Accueil > Retraites : la mobilisation ne faiblit pas
Trois millions de manifestants selon les syndicats, 899 000 selon le ministère de l’intérieur : comme lors des précédentes journées de mobilisations contre la réforme des retraites, syndicats et gouvernement jouent à la bataille des chiffres.
Un bilan de la journée très différent. Pour les syndicats, "le pari est tenu". Les dirigeants syndicaux insistaient sur la venue en nombre d’"un public de nouveaux participants", tandis que d’autres avaient passé leur tour. "C’est la preuve que la zone de mécontentement populaire s’amplifie parmi les salariés", a insisté M. Thibault.
Son homologue de la CFDT, François Chérèque, y voit une validation de l’idée d’une manifestation un samedi, toutes les journées précédentes ayant eu lieu en semaine. "C’est un bon choix parce que ça permet aux personnes qui ne viennent pas d’habitude de venir", a-t-il dit. Beaucoup étaient cette fois venus en famille, et l’on n’avait jamais vu autant de poussettes que samedi dans les cortèges.
"Chacun reconnaît ce soir qu’il n’y a pas d’amplification du mouvement alors qu’on pouvait penser que l’organisation d’une manifestation le samedi drainerait de nouveaux publics", a pour sa part estimé Luc Chatel, le porte-parole du gouvernement.

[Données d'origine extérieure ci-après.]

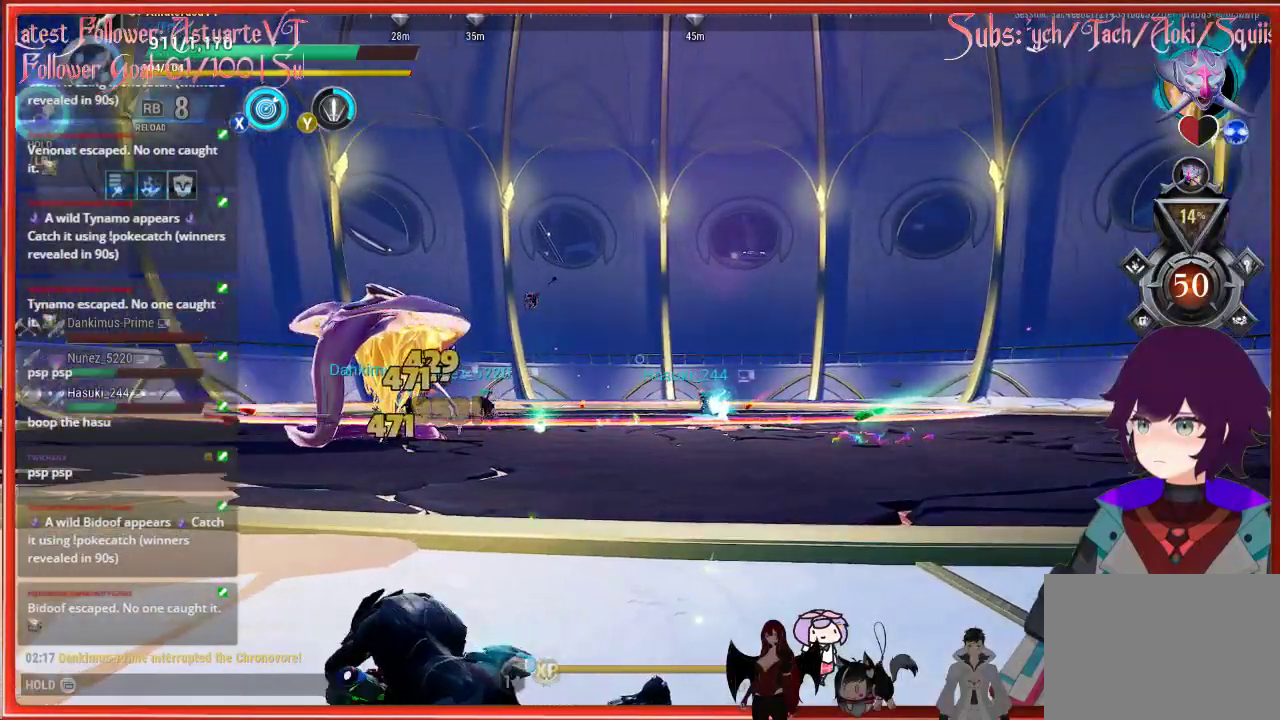
{"buttons": [], "left_stick": "up-right", "right_stick": "center", "events": []}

Il n’a pas exclu quelques aménagements de la réforme au Sénat. "Il y avait encore des manifestants aujourd’hui et cela appelle des éclaircissements. Le débat au Sénat en séance publique va permettre de faire évoluer le texte par amendements, sur un certain nombre de sujets, les travailleurs handicapés, les chômeurs âgés, les victimes de l’amiante".

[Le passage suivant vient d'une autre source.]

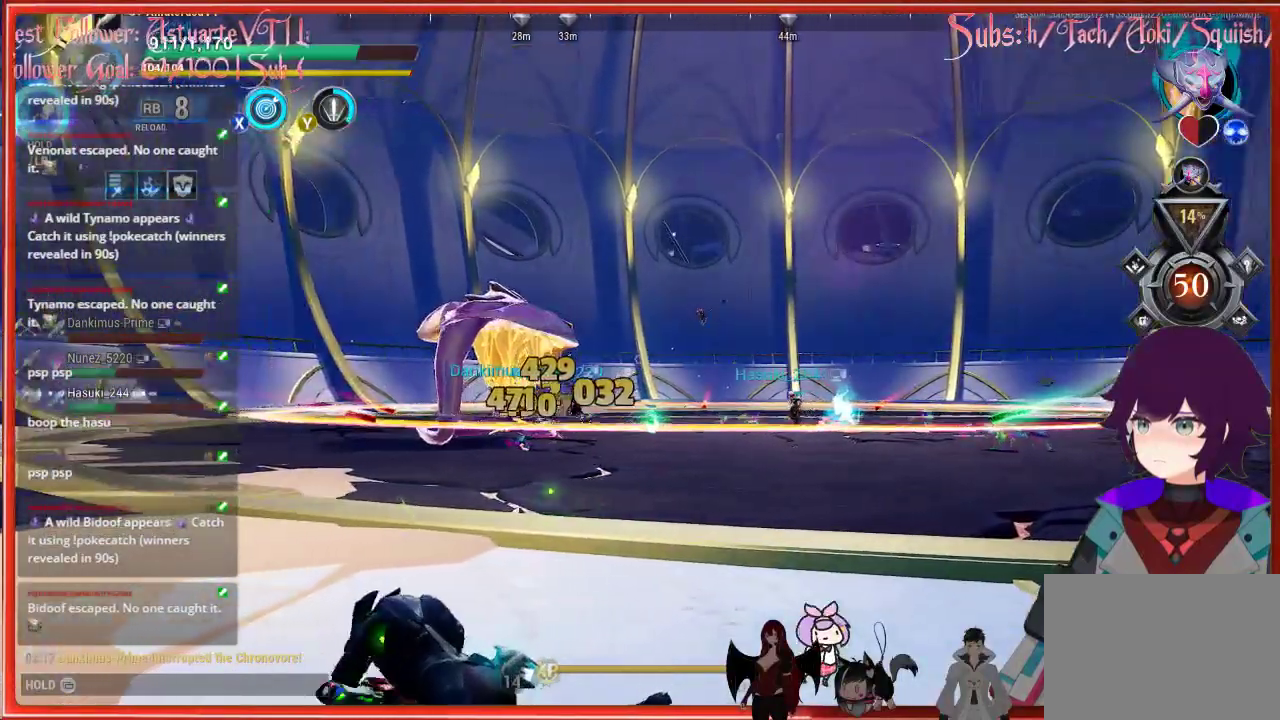
{"buttons": [], "left_stick": "up-right", "right_stick": "center", "events": []}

Des écarts de chiffres caricaturaux. Les chiffres annoncés de part et d’autre répondaient au même objectif : permettre une comparaison avec la dernière manifestation du 23 septembre. Dans de nombreuses villes, les chiffres sont d’ailleurs comparables avec les estimations que les syndicats et la police donnaient fin septembre. A Paris, la préfecture de police a annoncé 50 000 manifestants, peu après le départ de la manifestation, avant de corriger son estimation et d’annoncer 63 000 personnes. 2 000 de moins que le 23 septembre. Les syndicats ont compté 310 000 manifestants, contre 300 000 le 23 septembre. Dans plusieurs grandes villes, comme Marseille, Bordeaux, Toulouse ou Nantes, les écarts entre chiffres syndicaux et policiers sont toujours aussi caricaturaux. (Voir notre carte comparative).

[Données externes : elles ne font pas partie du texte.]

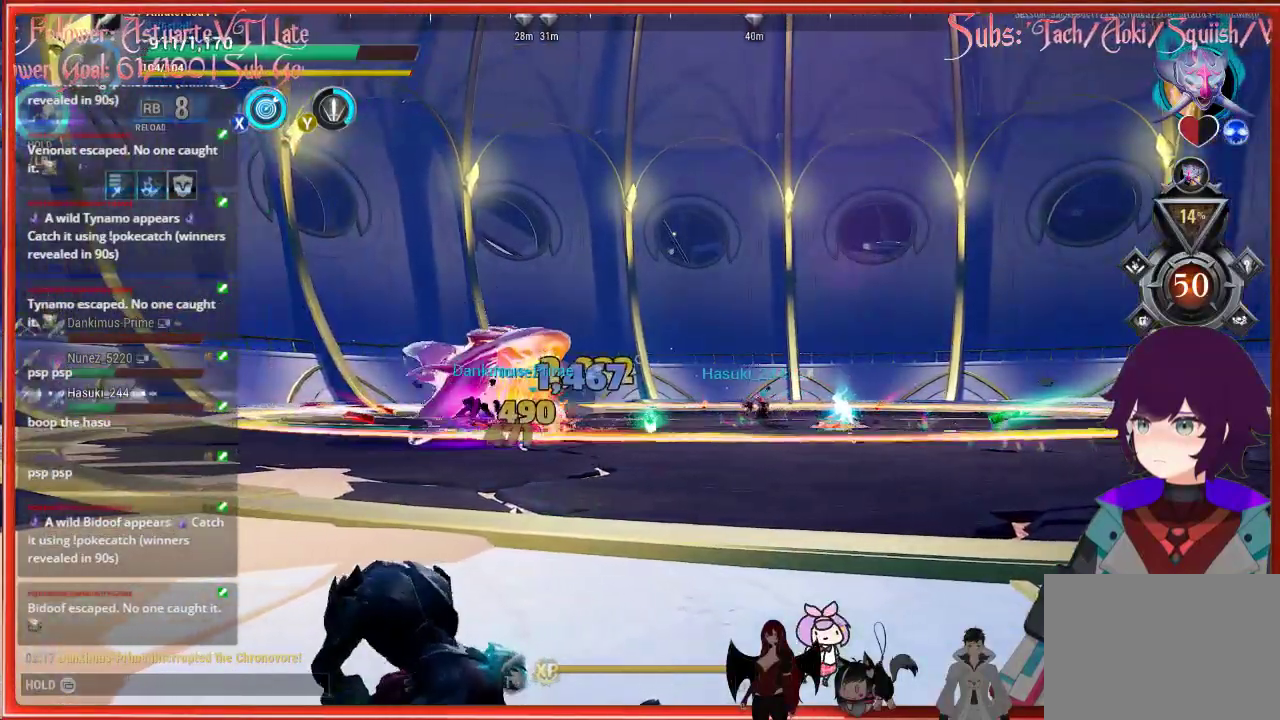
{"buttons": [], "left_stick": "up", "right_stick": "center", "events": [[233, "left_stick", "up"]]}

Dans certaines villes la mobilisation a probablement été amputée pour cause de mauvais temps. A Rennes, 20 000 manifestants ont défilé sous une pluie battante, les opposants à la réforme étaient clairement moins nombreux que le 23 septembre. Marcel Grignard, secrétaire général adjoint de la CFDT a relevé "des variations importantes selon les villes, notamment en raison des conditions météo" avec, par exemple, "un temps épouvantable" à Rennes.
Comment gérer la suite ? Les dirigeants syndicaux, qui se réuniront lundi pour affiner leur stratégie, ont exhorté le gouvernement à sortir de son "blocage". Ils préviennent qu’ils ne reculeront pas. Si les grandes centrales divergent sur le bien-fondé de lancer une grève reconductible, elles ont d’ores et déjà programmé une nouvelle journée d’action, avec grèves à la clé cette fois, le mardi 12 octobre.
"On ne reculera pas", a prévenu Bernard Thibault. "On gardera cette fermeté et ce soutien populaire nous engage à continuer", a déclaré en écho François Chérèque, qui réclame "des gestes apaisants du gouvernement pour enfin ouvrir le dialogue et construire une vraie réforme". Si Bernard Thibault ne s’est pas prononcé pour des grèves reconductibles, il a répété dans la manifestation que "si le gouvernement confirme son intransigeance, il ne faudra pas s’étonner si la mobilisation prend d’autres formes".
La dirigeante du Parti socialiste, Martine Aubry, a, elle, demandé à François Fillon de reprendre la réforme à zéro. "Puisqu’il dit qu’il pense différemment, le premier ministre devrait dire : ’on arrête tout, on recommence, on met tout sur la table et on fait une nouvelle réforme juste et efficace’"," a-t-elle déclaré à Paris, où elle a manifesté à l’instar d’autres dirigeants de gauche, de Cécile Duflot (Verts) à Jean-Luc Mélenchon (Parti de gauche).